Alto que não percebi! Voltei a ouvi-lo e ainda mais outra vez. Os meus ouvidos não me estavam a trair. Resumindo, o que dizia era que pagar horas extra (um crime?), implicava um acréscimo de custos para a entidade patronal. Por isso se pudessem trabalhar mais horas, as tais 60 já referidas, resolviam o assunto. Resolviam porque não precisavam de trabalhar num outro local (e assim ele tinha mais lucro ) acabando por receber um salário correspondente.
A estatística é um pau de dois bicos. Com o mesmo valor podemos falar de sucesso e de fracasso. É como ter o copo meio cheio ou meio vazio. Se a massa referida for de cerca de 500 pessoas a auferirem um salário na ordem dos 600 euros e os gerentes estiverem na casa dos 2000 euros (é só um exercício), a média é enganadora, 605 euros. No entanto existem duas pessoas que estão muito longe dessa média. Entenderam?
Vejamos, na óptica do senhor gerente o facto de as pessoas trabalharem 12 horas por dia era legítimo e benéfico. Não ter vida própria, estar ausente das suas famílias ou do lazer eram meros detalhes, sem a menor importância. Penso que a ideia de se ter um trabalho, para receber dinheiro, é para o mesmo ser utilizado em benefício do trabalhador, poder comprar comida, ter férias e outras necessidades básicas. Estou enganada, pelos vistos.
Aproveito para explicar que um colaborador é uma pessoa que trabalha para alguém, mas efectua os seus próprios descontos, sem intervenção da entidade patronal, que não terá gasto algum, mas sim proveito. Um funcionário está vinculado à empresa e, como tal, esta terá de suportar uma parte dos seus impostos. Percebe-se porque não interessa. Os custos, conforme foi dito, são elevados e as empresas o que pretendem é obter lucro.

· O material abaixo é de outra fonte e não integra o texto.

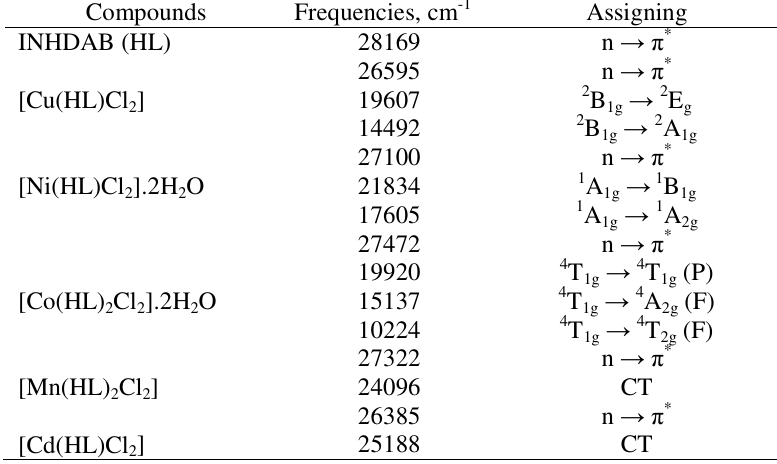
Table 3. Reflection spectra for the ligand and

Ora, estas palavras ditas por alguém que já foi assalariado e que teve de trabalhar para mostrar o seu valor, penso eu que terá sido assim, são muito estranhas. De facto as pessoas são muito complexas. Na verdade têm dois pesos e duas medidas. Enquanto trabalhador considera que o que recebe é pouco, mas enquanto patrão pensa que está a ser generoso. Difícil de entender.
Sabendo que a empresa teve um lucro de 26 milhões de euros em 2016 e que prevê aumentá-lo em 30%, para 2017, serve para ficar bastante apreensivo. Recordo os longínquos tempos da Revolução Industrial, onde não existia horário de trabalho e muito menos salário mínimo estipulado. Os homens recebiam um valor, as mulheres metade e as crianças somente 1/8. O trabalho era o mesmo e o das crianças mais perigoso. Objectivo? Lucro.
Certamente que o senhor gerente terá uma vida confortável, que se desloca com facilidade no seu carro e que as suas férias não serão passadas em casa a ver as séries gravadas durante meses. Ainda bem para ele. Viajar é aprender e podia também aproveitar e perceber certas práticas usadas nos outros países.
A ambição, neste caso é ter cada vez mais, possuir, acumular e querer sempre mais e nunca ficar satisfeito. Vai conseguindo porque existe a necessidade e as pessoas subjugam-se para terem algo. Nem a ironia do seu primo, o outro proprietário das lojas, conseguiu desdizer o que estava dito. De nada serve rectificar o que surtiu logo efeito. É continuar a assumir, como o faz, de cabeça erguida.
A ambição é o último recurso do fracassado. Pode ser muito bem sucedido em termos empresariais, ter acumulado uma riqueza que se transforma em bens físicos e atraentes, mas no seu íntimo, é um ser pequenino, mesquinho, que se refere a quem o alimenta como uma massa e que é, afinal, favorecida por uma legislação que o prejudica.
Este é o nosso país, em duas versões bem diferentes e tão parecidas. Um deputado, alguém eleito por voto, sufrágio universal, que insulta os mais idosos, aqueles que o fizeram chegar onde está e sai beneficiado. O outro, um empresário, um homem de negócios que olha para quem lhe faz crescer o negócio, quem assegura a sua qualidade de vida, como uma massa ingrata e preguiçosa.
Assim vai Portugal.
“A ambição é o último recurso do fracassado.”